The settlements come as the coalition of nearly all states and territories prepare for the first trial, which will be held in Hartford, Conn. The coalition has filed three antitrust complaints. The first, filed in 2016, included Heritage Pharmaceuticals and 17 other corporate defendants, two individual defendants and 15 generic drugs. Two former executives from Heritage – Jeffery Glazer and Jason Malek – have since entered into settlement agreements and are cooperating.
The second complaint was filed in 2019 against Teva Pharmaceuticals and 19 of the nation’s largest generic drug manufacturers. It names 16 individual senior executive defendants. The third complaint, which will be tried first, focuses on 80 topical generic drugs accounting for billions of dollars of U.S. sales and names 26 corporate defendants and 10 individual defendants. Six additional pharmaceutical executives have entered into settlement agreements with the states and are cooperating to support the states’ claims in all three cases.

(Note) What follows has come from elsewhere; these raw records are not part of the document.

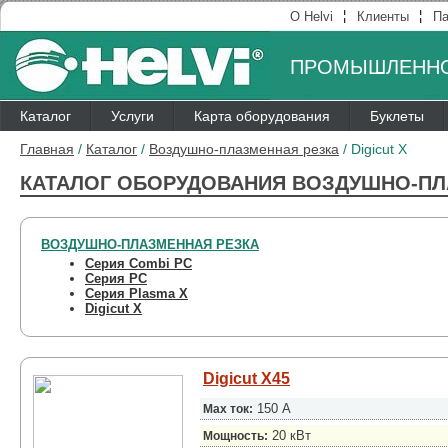
¦
¦
О Helvi
Клиенты
Па
ПРОМЫШЛЕННО
Каталог
Услуги
Карта оборудования
Буклеты
Главная
/
Каталог
/
Воздушно-плазменная резка
/
Digicut X
КАТАЛОГ ОБОРУДОВАНИЯ ВОЗДУШНО-ПЛ
ВОЗДУШНО-ПЛАЗМЕННАЯ РЕЗКА
Серия Combi PC
Серия PC
Серия Plasma X
Digicut X
Digicut X45
150 А
Max ток:
20 кВт
Мощность:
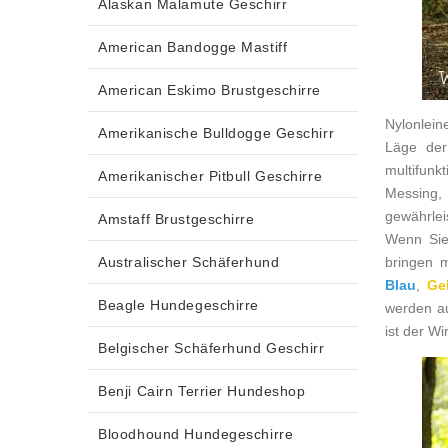
Alaskan Malamute Geschirr
American Bandogge Mastiff
American Eskimo Brustgeschirre
Nylonlein
Amerikanische Bulldogge Geschirr
Läge der
multifunk
Amerikanischer Pitbull Geschirre
Messing,
gewährlei
Amstaff Brustgeschirre
Wenn Sie
Australischer Schäferhund
bringen 
Blau
,
Ge
Beagle Hundegeschirre
werden a
ist der W
Belgischer Schäferhund Geschirr
Benji Cairn Terrier Hundeshop
Bloodhound Hundegeschirre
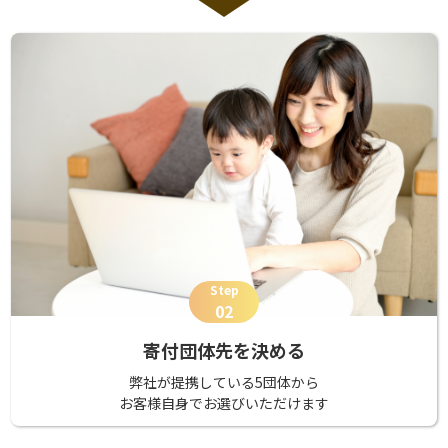
Step
02
寄付団体先を決める
弊社が提携している5団体から
お客様自身でお選びいただけます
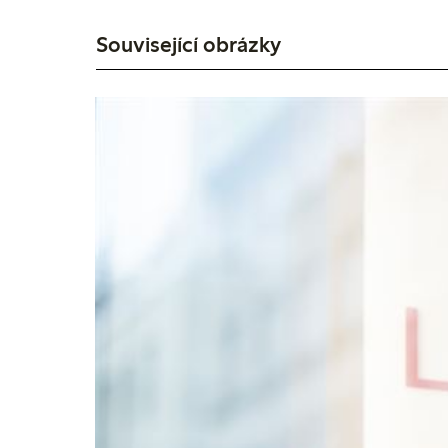
Související obrázky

The cases all stem from a series of investigations that are built on evidence from several cooperating witnesses at the core of the different conspiracies, a massive document database of more than 20 million documents and a phone records database containing millions of call detail records. Each complaint addresses a different set of drugs and defendants and lays out an interconnected web of industry executives where these competitors met during industry dinners, "girls nights out," lunches, cocktail parties or golf outings and communicated via frequent telephone calls, emails and text messages that sowed the seeds for their illegal agreements.
Throughout the complaints, defendants use terms like "fair share," "playing nice in the sandbox" and "responsible competitor" to describe how they unlawfully discouraged competition, raised prices and enforced an ingrained culture of collusion. Among the records obtained by the states is a two-volume notebook containing the contemporaneous notes of one of the states’ cooperators that memorialized his discussions during phone calls with competitors and internal company meetings over a period of several years.